Aksi tersebut dipicu oleh rencana pembangunan dan pemasangan pipanisasi air baku di Bendung Sungai Karaopa tanpa adanya sosialisasi kepada para petani yang menjadi pihak terdampak langsung.

Salah satu perwakilan petani, Muhammad Azmy, menjelaskan bahwa Bendung Karaopa merupakan sumber irigasi utama bagi lahan pertanian di dua kecamatan tersebut, yang juga menjadi lumbung pangan Kabupaten Morowali.

“Luas lahan pertanian yang bergantung pada air dari bendung Karaopa mencapai kurang lebih 2.500 hektare, mencakup 13 desa. Lokasi pembangunan intake perusahaan berada tepat di atas bendung tersebut,” ujar Azmy dalam orasinya.

Ia menegaskan, debit air dari bendung itu sudah terbatas dan kerap tidak mencukupi kebutuhan irigasi, terutama saat musim kemarau. Rencana pembangunan intake dan pipa air baku oleh PT. BTIIG dikhawatirkan akan semakin mengurangi pasokan air bagi pertanian.
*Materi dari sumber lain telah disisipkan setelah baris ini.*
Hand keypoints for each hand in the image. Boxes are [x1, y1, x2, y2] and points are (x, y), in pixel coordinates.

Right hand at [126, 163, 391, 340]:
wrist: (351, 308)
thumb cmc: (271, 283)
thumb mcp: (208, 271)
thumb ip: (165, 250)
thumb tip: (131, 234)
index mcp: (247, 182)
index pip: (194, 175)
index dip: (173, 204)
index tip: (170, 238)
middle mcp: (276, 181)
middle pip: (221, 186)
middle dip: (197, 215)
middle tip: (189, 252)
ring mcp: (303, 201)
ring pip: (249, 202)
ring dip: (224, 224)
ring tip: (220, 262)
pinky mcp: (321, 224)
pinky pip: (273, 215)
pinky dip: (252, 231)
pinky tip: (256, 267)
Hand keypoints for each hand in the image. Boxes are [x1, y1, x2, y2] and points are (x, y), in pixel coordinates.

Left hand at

“Jika rencana ini dilanjutkan, potensi kerugian bagi sektor pertanian sangat besar. Ini juga bertentangan dengan program ketahanan pangan yang dicanangkan pemerintah pusat,” tambahnya.
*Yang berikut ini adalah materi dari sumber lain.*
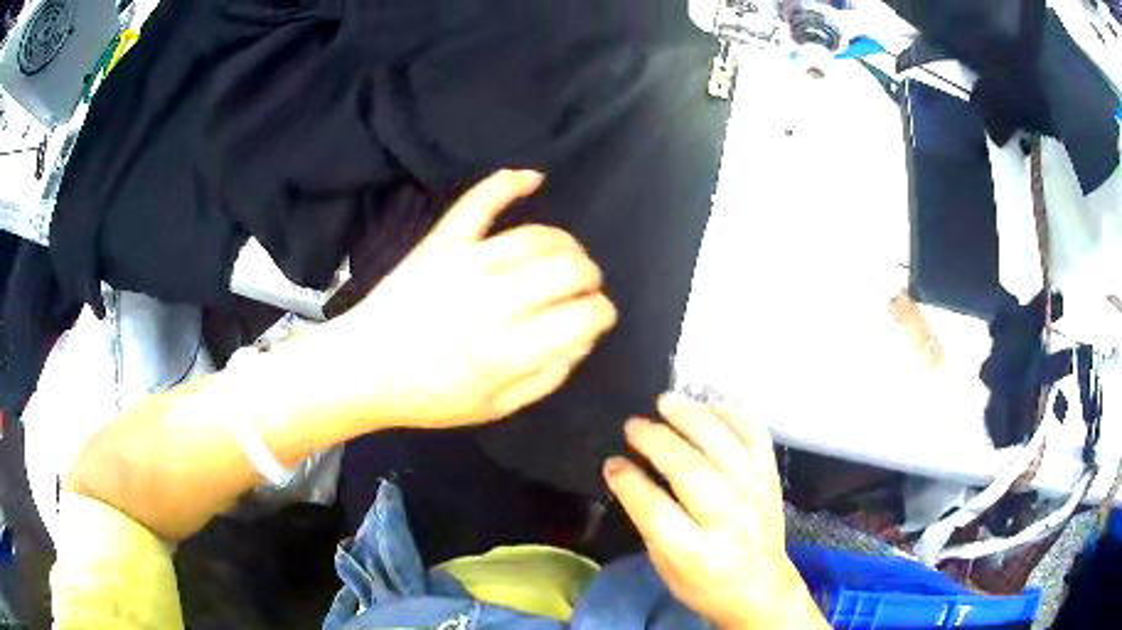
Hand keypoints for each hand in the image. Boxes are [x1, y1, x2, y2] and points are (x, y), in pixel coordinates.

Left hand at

Azmy juga menyampaikan kekecewaan karena hingga kini tidak ada sosialisasi yang dilakukan perusahaan terkait pembangunan crossing pipa air baku dan intake yang diarahkan menuju kawasan industri milik PT. BTIIG.

“Pada intinya, kami, petani dan masyarakat Witaraya, menolak keras pembangunan intake di Sungai Karaopa,” tegasnya.
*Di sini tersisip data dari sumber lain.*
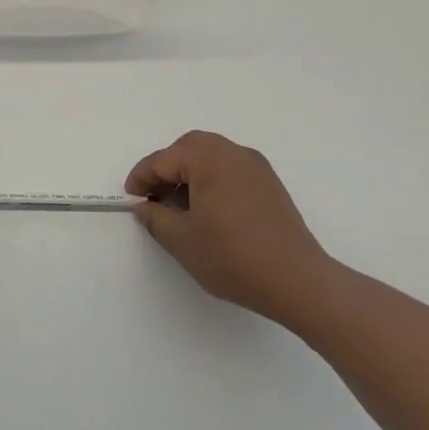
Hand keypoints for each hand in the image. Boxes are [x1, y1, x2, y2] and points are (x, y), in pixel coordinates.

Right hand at [126, 130, 337, 326]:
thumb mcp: (182, 240)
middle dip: (167, 168)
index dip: (142, 178)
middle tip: (154, 197)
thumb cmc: (232, 256)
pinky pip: (231, 170)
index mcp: (209, 159)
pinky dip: (212, 181)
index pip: (164, 159)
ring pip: (212, 157)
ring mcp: (256, 168)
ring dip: (190, 174)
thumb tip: (144, 206)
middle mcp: (234, 153)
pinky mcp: (270, 185)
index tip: (131, 198)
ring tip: (179, 207)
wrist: (297, 281)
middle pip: (190, 149)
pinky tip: (208, 212)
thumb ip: (156, 218)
Aksi unjuk rasa berlangsung secara damai dan bergantian melakukan orasi. Setelah beberapa waktu, pihak manajemen PT. BTIIG akhirnya bersedia menemui massa aksi untuk berdialog secara langsung di halaman kantor perusahaan.

Dalam dialog yang disaksikan oleh Asisten I Pemerintah Kabupaten Morowali, Rizal Badudin, perwakilan perusahaan yang diwakili Eksternal Manager PT. BTIIG, Cipto Rustianto, bersama perwakilan petani, Alimudin dan Muhammad Azmy, menandatangani surat pernyataan bersama.

Isi kesepakatan tersebut antara lain menyebutkan bahwa PT. BTIIG akan menghentikan sementara seluruh aktivitas di sekitar Bendung Karaopa dan menarik semua alat berat dari lokasi hingga dilakukan pertemuan lanjutan.

Pertemuan tersebut dijadwalkan berlangsung pada 14 Mei 2025 di Kecamatan Bumi Raya dan akan melibatkan seluruh pihak terkait.

Setelah penandatanganan kesepakatan, massa aksi membubarkan diri dengan tertib di bawah pengawalan aparat gabungan TNI, Polri, dan satuan keamanan internal perusahaan.